I want to prove Weierstrab's Infinite Product for the Gamma function. (without using theorems about infinite product or more difficult theorems)
By the Euler's limit formula for the Gamma function,
$\displaystyle \begin{eqnarray*} {1 \over \Gamma(x)} &=& \lim_{n \to \infty} { {x(x+1)(x+2) \cdots (x+n) } \over {n^x n!} } \\ &=& \lim_{n \to \infty} x n^{-x} \left( { {1+x} \over {1} } \right) \left( { {2+x} \over {2} } \right) \cdots \left( { {n+x} \over {n} } \right) \\ &=& \lim_{n \to \infty} x n^{-x} \prod_{k=1}^{n} \left( 1 + { x \over k } \right) \\ &=& x \lim_{n \to \infty} e^{-x \log{n} } \cdot e^{x \left( {1 \over 1} + {1 \over 2} + \cdots {1 \over n} \right) } \cdot e^{-x \left( {1 \over 1} + {1 \over 2} + \cdots {1 \over n} \right) } \cdot \prod_{k=1}^{n} \left( 1 + { x \over k } \right) \\ &=& x \lim_{n \to \infty} e^{ x \left( {1 \over 1} + {1 \over 2} + \cdots {1 \over n} - \log{n} \right) } \prod_{k=1}^{n} \left( 1 + { x \over k } \right) e^{- { x \over k} } \end{eqnarray*}$
I was stuck here not knowing whether or not: $\displaystyle \prod_{k=1}^{\infty} \left( 1 + {x \over k} \right) e^{- {x \over k} }$ is convergent.

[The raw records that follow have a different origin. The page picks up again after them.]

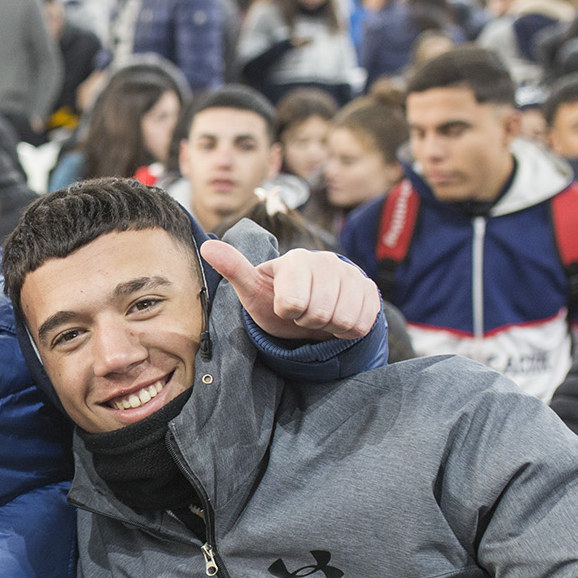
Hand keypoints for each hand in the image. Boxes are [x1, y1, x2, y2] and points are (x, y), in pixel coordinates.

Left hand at [201, 240, 379, 342]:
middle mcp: (326, 260)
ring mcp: (351, 274)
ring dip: (329, 326)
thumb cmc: (276, 300)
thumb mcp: (252, 290)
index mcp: (295, 259)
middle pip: (320, 313)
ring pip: (344, 319)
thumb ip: (233, 269)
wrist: (310, 310)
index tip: (285, 306)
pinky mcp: (370, 290)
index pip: (293, 303)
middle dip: (308, 321)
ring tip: (320, 316)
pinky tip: (337, 318)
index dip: (288, 312)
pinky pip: (362, 322)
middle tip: (303, 314)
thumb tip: (207, 247)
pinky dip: (348, 329)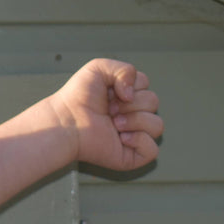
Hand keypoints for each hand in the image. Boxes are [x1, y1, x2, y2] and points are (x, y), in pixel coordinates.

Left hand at [47, 58, 162, 171]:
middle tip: (109, 109)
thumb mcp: (99, 68)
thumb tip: (133, 94)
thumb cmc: (78, 97)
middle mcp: (132, 114)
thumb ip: (125, 69)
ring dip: (135, 121)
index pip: (146, 85)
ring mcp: (134, 135)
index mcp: (127, 96)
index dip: (130, 86)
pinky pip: (153, 149)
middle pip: (153, 102)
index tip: (110, 92)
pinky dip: (139, 141)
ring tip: (114, 123)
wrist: (67, 121)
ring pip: (157, 125)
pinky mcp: (132, 155)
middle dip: (131, 104)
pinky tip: (121, 137)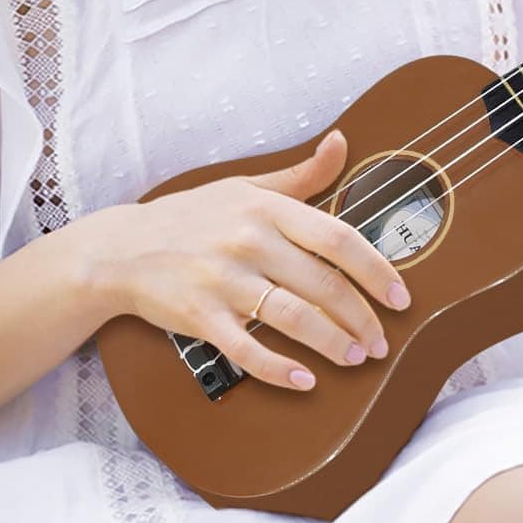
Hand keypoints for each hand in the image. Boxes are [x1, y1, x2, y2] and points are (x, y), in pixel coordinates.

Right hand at [93, 130, 411, 391]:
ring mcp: (223, 280)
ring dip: (333, 344)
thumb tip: (342, 142)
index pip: (336, 238)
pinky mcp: (199, 316)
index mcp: (266, 207)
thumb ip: (300, 175)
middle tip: (381, 341)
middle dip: (361, 317)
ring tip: (356, 358)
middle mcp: (248, 240)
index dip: (375, 270)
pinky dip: (280, 369)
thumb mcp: (246, 186)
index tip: (401, 297)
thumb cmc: (192, 216)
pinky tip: (305, 380)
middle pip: (323, 283)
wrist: (122, 248)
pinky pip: (248, 349)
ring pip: (293, 317)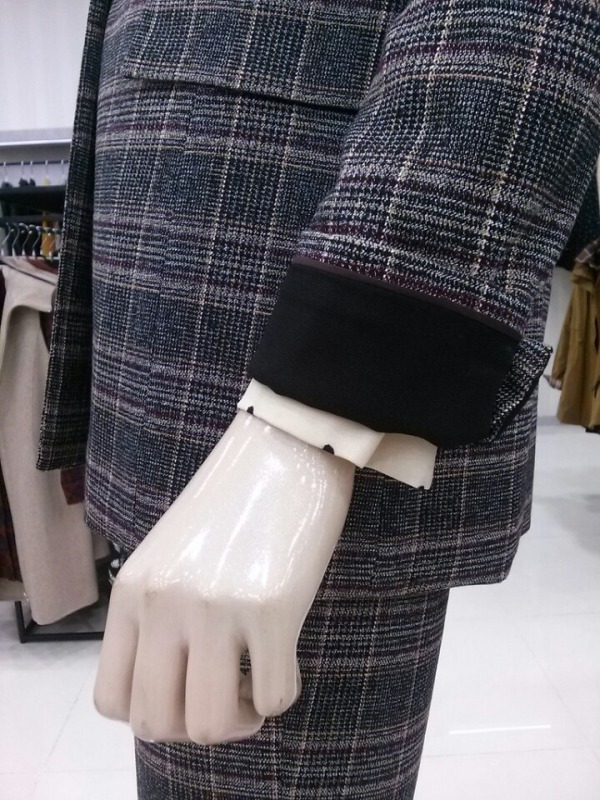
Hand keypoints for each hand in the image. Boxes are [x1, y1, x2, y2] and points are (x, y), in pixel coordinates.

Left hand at [93, 410, 354, 744]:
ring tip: (255, 686)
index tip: (189, 691)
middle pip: (157, 724)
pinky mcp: (271, 606)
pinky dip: (281, 694)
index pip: (112, 700)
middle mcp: (164, 603)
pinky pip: (273, 698)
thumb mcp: (172, 555)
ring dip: (239, 721)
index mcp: (133, 591)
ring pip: (210, 725)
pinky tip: (286, 658)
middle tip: (227, 696)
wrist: (283, 446)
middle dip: (195, 727)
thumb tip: (177, 684)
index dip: (153, 714)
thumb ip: (159, 613)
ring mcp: (215, 607)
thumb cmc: (233, 500)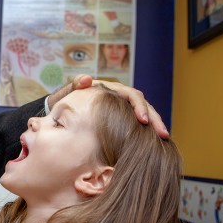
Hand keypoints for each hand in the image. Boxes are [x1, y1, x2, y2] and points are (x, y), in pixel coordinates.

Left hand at [47, 75, 168, 138]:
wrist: (59, 114)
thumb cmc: (62, 105)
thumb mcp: (64, 96)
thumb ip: (73, 86)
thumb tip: (86, 79)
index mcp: (108, 90)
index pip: (130, 95)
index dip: (138, 106)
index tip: (142, 120)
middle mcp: (118, 97)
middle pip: (142, 104)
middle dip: (154, 118)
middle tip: (162, 134)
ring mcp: (121, 108)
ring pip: (143, 114)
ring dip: (154, 126)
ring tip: (164, 139)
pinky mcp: (122, 119)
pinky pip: (137, 124)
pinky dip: (146, 132)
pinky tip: (154, 144)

But I found the following hint: $ \ln \left( 1 + {x \over n} \right) - {x \over n} \sim - {x^2 \over 2n^2}$ for large $n$
$\displaystyle \begin{eqnarray*} \lim_{n \to \infty} {{{x \over n} - \ln \left( 1 + {x \over n} \right)} \over {x^2 \over 2n^2}} &=& \lim_{n \to \infty} {{ {1 \over n} - {1 \over n} { 1 \over {1 + {x \over n}}} } \over {x \over n^2}} \\&=& \lim_{n \to \infty} {{ 1 - { 1 \over {1 + {x \over n}}} } \over {x \over n}} \\&=& \lim_{n \to \infty} n {{ {1 + {x \over n}} - 1 } \over x \left( {1 + {x \over n} } \right)} \\&=& \lim_{n \to \infty} {1 \over {1 + {x \over n} }} \\&=& 1 \end{eqnarray*}$
so $\displaystyle \exists \sum_{n=1}^{\infty}{x^2 \over 2n^2} \iff \exists \sum_{n=1}^{\infty} \left\{{x \over n} - \ln \left( 1 + {x \over n} \right) \right\} \iff \exists \prod_{k=1}^{\infty} \left( 1 + {x \over k} \right) e^{- {x \over k} } $
Am I correct?
If you are only interested in convergence but not evaluating the limit, then you don't have to mess with Gamma function at all. Just take log of this product and convert the partial product into a partial sum like $$\sum_{k=1}^N(\ln(1+\frac xk) - \frac xk)$$ Now can you use the hint you already know and kick start?